- PASSAGE TO READ
^^^^
If you have the choice, use CSV, not Excel. This tap is able to stream CSV files from S3 row-by-row, but it cannot stream Excel files. CSV files are more efficient and more reliable.
This tap can convert datetimes, but it does not infer date-time as an output datatype. If you want the tap to convert a field to datetime, you must specify date-time as the _conversion_type in schema_overrides. See "Configuration Format" below for more information.

Configuration Format

See below for an exhaustive list of configuration fields:

{
    // the start date to use on the first run. the tap outputs an updated state on each
    // run which you can use going forward for incremental replication
    "start_date": "2017-05-01T00:00:00Z",

    // the bucket to use. make sure the AWS credentials provided have read access.
    "bucket": "csv-bucket",

    // Attempt to strip newlines from each row as it is written. Some Singer targets do not properly handle newlines in message bodies 
    "strip_newlines": true,

    // table definitions. you can specify multiple tables to be pulled from a given
    // bucket.
^^^^
- STUDY MATERIAL
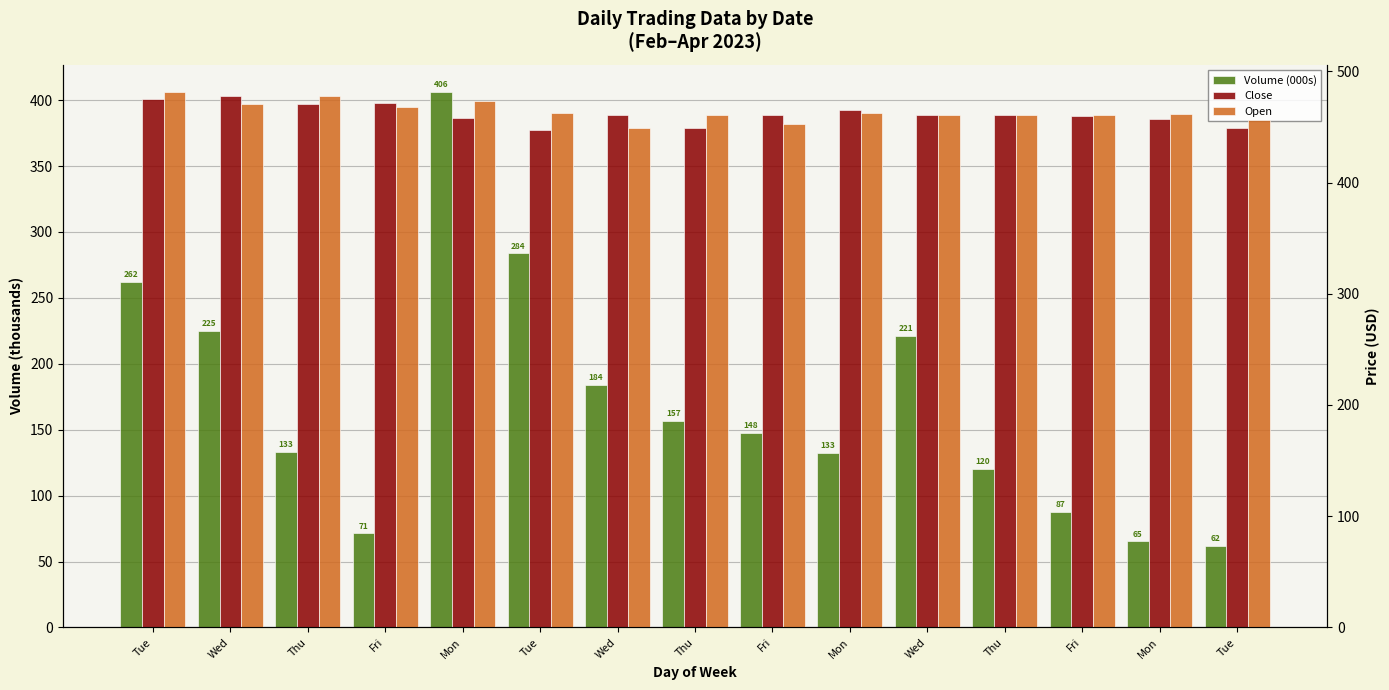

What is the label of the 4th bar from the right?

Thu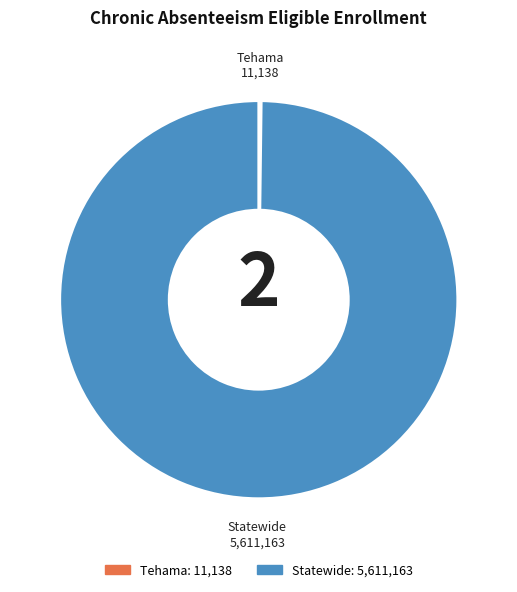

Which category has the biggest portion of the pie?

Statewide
^^^^
- PROBLEMS TO SOLVE
A. Put this sentence from the passage about the S3 tap into Spanish: "CSV files are more efficient and more reliable."
B. Write the next part of the passage about the S3 tap, picking up right after its last line.
The items were taken from a different source than the passage about the S3 tap.

- REPLIES
A. Los archivos CSV son más eficientes y más confiables.

B.
    "tables": [
        // example csv table definition with schema overrides
        {
            // table name to output
            "name": "bluths_from_csv",

            // you can limit the paths searched in s3 if there are many files in your
            // bucket
            "search_prefix": "csv-exports",

            // pattern to match in the bucket
            "pattern": "csv-exports/(.*)\\.csv$",

            // primary key for this table. if append only, use:
            //   ["_s3_source_file", "_s3_source_lineno"]
            "key_properties": ["id"],

            // format, either "csv" or "excel"
            "format": "csv",

            // if the files don't have a header row, you can specify the field names
            "field_names": ["id", "first_name", "last_name"],

            // for any field in the table, you can hardcode the json schema datatype.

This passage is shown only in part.